*** Opening of Information ***
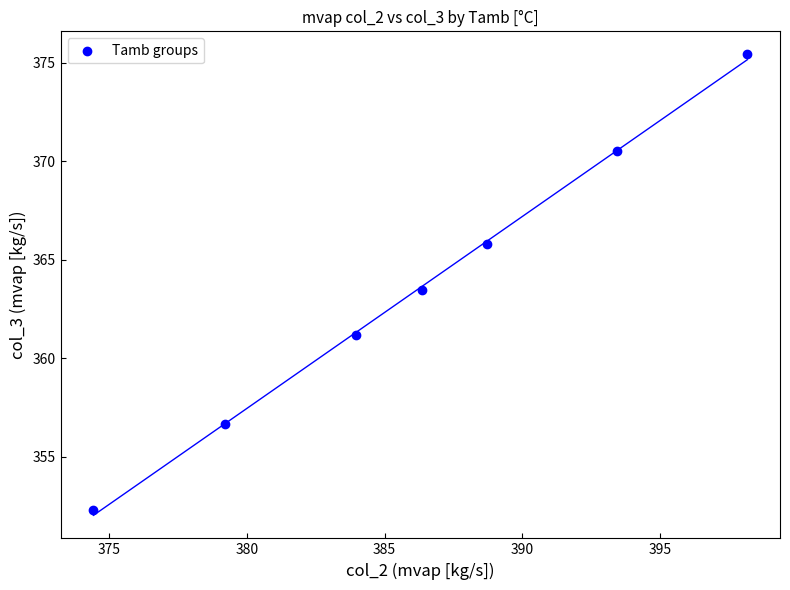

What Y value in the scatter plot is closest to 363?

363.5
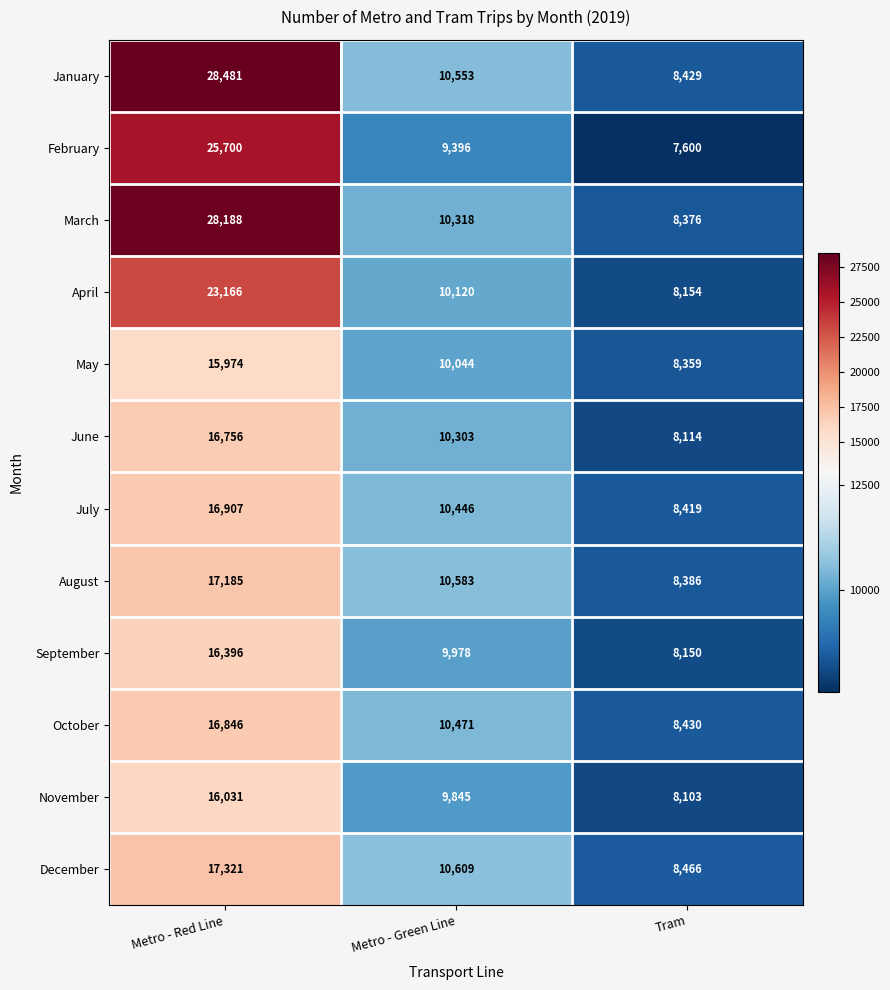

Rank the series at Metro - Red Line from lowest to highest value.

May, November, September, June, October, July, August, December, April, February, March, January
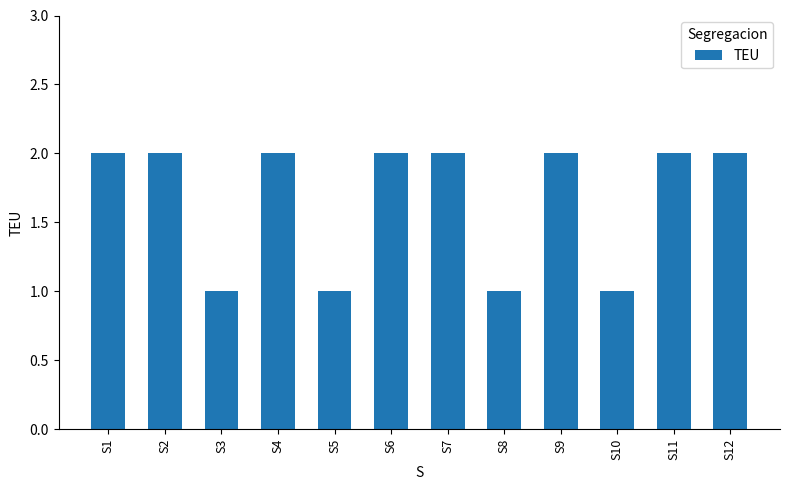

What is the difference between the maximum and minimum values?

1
*** Close of Information ***
**What you have to do**: Copy the lines from the one containing "February, March, January" through the end of the items, inclusive, changing "difference" to "gap" and leaving everything else as it is. Omit the pictures.

**Response to the exercise**:
May, November, September, June, October, July, August, December, April, February, March, January

What is the gap between the maximum and minimum values?

1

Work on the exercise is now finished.